From the beginning of time, God has called covenant peoples to build temples. Temples are theology in stone, a place where humans seek to commune with the Divine. As such, they serve as models of the universe, where heaven and earth meet.
The design of the Temple at Independence symbolizes the gospel of Jesus Christ, which teaches of the peaceable things of the kingdom. Entering its sacred space is to encounter God’s plan of salvation for creation.
The Temple is open to all people, and is dedicated to peace, reconciliation, and healing of the spirit.
The Temple's Functions
As Kirtland Temple did for earlier Saints, the Temple at Independence serves three functions for Community of Christ:
- Church Leaders administer the church from the Temple.
- Here we gather in worship, to be edified and uplifted by the Spirit.
- And, through an education program known as Temple School, our priesthood throughout the world receives training and instruction on fulfilling their callings.
Temple Design and the Worshiper's Path
Not unlike stars, sunstones, and moonstones on other temples in the Restoration, the Temple is designed with symbols that draw the mind to higher things.
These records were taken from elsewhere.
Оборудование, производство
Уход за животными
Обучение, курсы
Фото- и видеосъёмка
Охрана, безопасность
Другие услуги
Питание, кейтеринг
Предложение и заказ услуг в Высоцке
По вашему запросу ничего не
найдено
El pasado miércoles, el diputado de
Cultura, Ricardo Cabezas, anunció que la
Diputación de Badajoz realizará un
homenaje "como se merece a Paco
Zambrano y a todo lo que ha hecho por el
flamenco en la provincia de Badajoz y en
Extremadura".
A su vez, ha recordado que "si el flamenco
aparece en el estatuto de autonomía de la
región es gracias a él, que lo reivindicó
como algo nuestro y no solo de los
At the Center Place, the Temple is our symbolic mountain and model of the cosmos which orients us to Jesus Christ and Zion.
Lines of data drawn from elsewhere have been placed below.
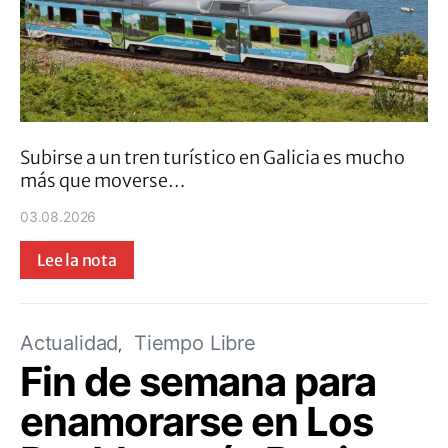
Subirse a un tren turístico en Galicia es mucho
más que moverse…
03.08.2026
Lee la nota
Actualidad
Tiempo Libre
Fin de semana para
enamorarse en Los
Entering the Temple from east, worshipers move through the Temple’s sacred space, progressing symbolically towards God’s kingdom. Entering what is known as The Worshiper's Path, they encounter, first, a depiction of the Sacred Grove, and then images from the scriptures and teachings of Christ, as they progress upward along an ascending spiral path to the inner Sanctuary. This spiral motion continues within the Sanctuary infinitely upward, drawing focus up towards the Heavens.
This spiral eventually becomes a a spire, centered high above the Sanctuary. The spire is the most distinctive feature of the Temple. The shape overall was inspired by the nautilus—-a universal shape found throughout nature.
The logarithmic spiral of the nautilus, as a geometric progression, was named by Jakob Bernoulli as spira mirabilis, Latin for “miraculous spiral.” The shape can also be found in other shells; in the arrangement of seeds on the head of a sunflower, which moves with and follows the path of the sun across the sky; in the curve of a ram’s horn; in the spiral arms of galaxies, and the rotation of tropical storm clouds; in the flight paths of insects towards light; and in various other instances throughout nature. It is a symbolic fingerprint of the Creator, and reminds us that God is in control of the universe and an ongoing creation.
The miraculous spiral, as a symbol of the Temple, serves to create a centered space at the Center Place of Zion, fitting to the role of the Temple to gather the church inward and then extend Zion outward to the entire world.